Ongoing Uncertainty About Muni Exemption Creates Concern

MIAMI BEACH — For yet another year, uncertainty surrounding the potential loss or cap of the municipal tax exemption concerned panelists at the National Municipal Bond Summit here.

The good news is that dramatic changes to the tax-exempt status of munis, such as those proposed in House Ways and Means Committee chairman Dave Camp's draft tax reform plan, are "dead on arrival," predicted Sandra Swirski, a partner at the tax and financial services firm Urban Swirski Associates LLC.

With mid-term elections this year, politicians don't want to proceed with difficult choices tax reform measures bring, she said at a session on Thursday.

However, Swirski projected that elements of Camp's blueprint will surface in the plans offered next year by Paul Ryan, R-Wis., who is expected to become chair of the House Ways and Means Committee

"This was not a fly-by-night proposal," Swirski said. "A lot of hard work was put into it."

In addition to potential changes in munis, proposals to ban tax-exempt private activity bonds as well as eliminate advance refundings and bank qualified bonds should be "carefully watched," said Susan Collet, senior vice president for government relations with the Bond Dealers of America.

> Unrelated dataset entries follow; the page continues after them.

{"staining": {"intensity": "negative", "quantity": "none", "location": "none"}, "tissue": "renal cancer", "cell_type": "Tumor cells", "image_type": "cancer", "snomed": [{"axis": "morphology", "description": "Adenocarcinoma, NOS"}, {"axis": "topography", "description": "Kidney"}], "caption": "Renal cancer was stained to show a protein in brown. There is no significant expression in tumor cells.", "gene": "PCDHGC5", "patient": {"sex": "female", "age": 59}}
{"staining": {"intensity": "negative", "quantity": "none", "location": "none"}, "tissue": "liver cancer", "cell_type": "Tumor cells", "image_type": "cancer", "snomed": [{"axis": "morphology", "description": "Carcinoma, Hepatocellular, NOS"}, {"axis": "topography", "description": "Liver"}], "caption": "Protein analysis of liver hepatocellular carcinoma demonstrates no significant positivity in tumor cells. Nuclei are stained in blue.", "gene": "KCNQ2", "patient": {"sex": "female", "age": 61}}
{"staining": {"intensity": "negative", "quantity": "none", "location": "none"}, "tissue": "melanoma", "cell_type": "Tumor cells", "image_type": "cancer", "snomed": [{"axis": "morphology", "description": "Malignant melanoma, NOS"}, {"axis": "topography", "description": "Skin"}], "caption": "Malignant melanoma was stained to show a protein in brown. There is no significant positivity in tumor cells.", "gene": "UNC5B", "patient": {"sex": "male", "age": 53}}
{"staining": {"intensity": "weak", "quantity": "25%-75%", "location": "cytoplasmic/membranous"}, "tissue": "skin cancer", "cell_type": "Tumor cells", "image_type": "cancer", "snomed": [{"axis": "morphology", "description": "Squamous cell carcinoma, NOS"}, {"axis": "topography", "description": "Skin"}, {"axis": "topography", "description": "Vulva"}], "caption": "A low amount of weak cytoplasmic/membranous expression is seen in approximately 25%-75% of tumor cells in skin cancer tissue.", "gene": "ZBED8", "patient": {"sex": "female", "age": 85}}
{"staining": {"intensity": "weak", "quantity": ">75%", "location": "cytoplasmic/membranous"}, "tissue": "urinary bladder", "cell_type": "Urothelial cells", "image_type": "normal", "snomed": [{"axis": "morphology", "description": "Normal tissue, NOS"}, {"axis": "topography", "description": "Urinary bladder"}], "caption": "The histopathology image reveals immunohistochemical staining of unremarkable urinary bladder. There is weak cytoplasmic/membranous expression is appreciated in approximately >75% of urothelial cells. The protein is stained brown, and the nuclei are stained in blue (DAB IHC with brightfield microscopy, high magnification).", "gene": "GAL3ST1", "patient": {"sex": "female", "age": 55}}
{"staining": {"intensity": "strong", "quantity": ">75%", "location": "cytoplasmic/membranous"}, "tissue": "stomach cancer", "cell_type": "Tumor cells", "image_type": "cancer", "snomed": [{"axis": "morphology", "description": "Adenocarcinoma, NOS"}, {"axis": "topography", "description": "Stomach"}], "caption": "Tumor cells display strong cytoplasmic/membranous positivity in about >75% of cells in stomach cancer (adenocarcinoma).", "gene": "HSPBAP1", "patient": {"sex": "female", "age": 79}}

People need to get involved to help shape the discussion about the importance of municipal bonds on Capitol Hill, said Columbia, S.C., Mayor Steve Benjamin, a public finance attorney at Parker Poe Adams & Bernstein LLP.

"We are very much in the throes of a battle," said Benjamin, who also is chairman of Municipal Bonds for America, a coalition of issuers, state and local government officials, and broker-dealers whose goal is to protect tax-exempt municipal bonds.

Columbia is halfway through a $1 billion water and sewer infrastructure program, he said.

"The tax exemption on municipal bonds that allows us to do that [program] is now under attack in Washington, D.C.," Benjamin said. "I would say the uncertainty the last two years has had a chilling effect on our ability to grow."

Talking about large infrastructure projects when discussing the importance of public financing with people in Washington can be difficult, said Vince Sampson, president of the Education Finance Council, a national trade association representing nonprofit and state agency student loan organizations.

Sampson said his members have seen success in discussing a reason for protecting the municipal bond exemption in Washington by localizing the message about student loans. The loans are financed with bonds, which reduces costs for students.

"It's one thing to talk about infrastructure," he said. "I posit access to higher education as a path to intellectual infrastructure."

Giving Washington lawmakers and staffers specific instances of local needs that can be financed with tax-exempt bonds is critical, said Russ Bey, a longtime retail bond investor from Ocean, N.J., who also appeared at the 2013 Muni Summit to express concern about possibly losing the municipal tax exemption.

Bey, who said he traveled to Capitol Hill several times to address the issue, encouraged people to tell lawmakers about specific funding needs, such as schools or a fire truck, instead of saying municipal bonds are needed to fund infrastructure.

"We have to maintain the tax exemption because we have to maintain our country," he said.

The National Municipal Bond Summit continues Friday at the Fountainbleu on Miami Beach.

Sessions include discussions about the dynamics that hedge funds bring to the muni market and the best execution of e-trading.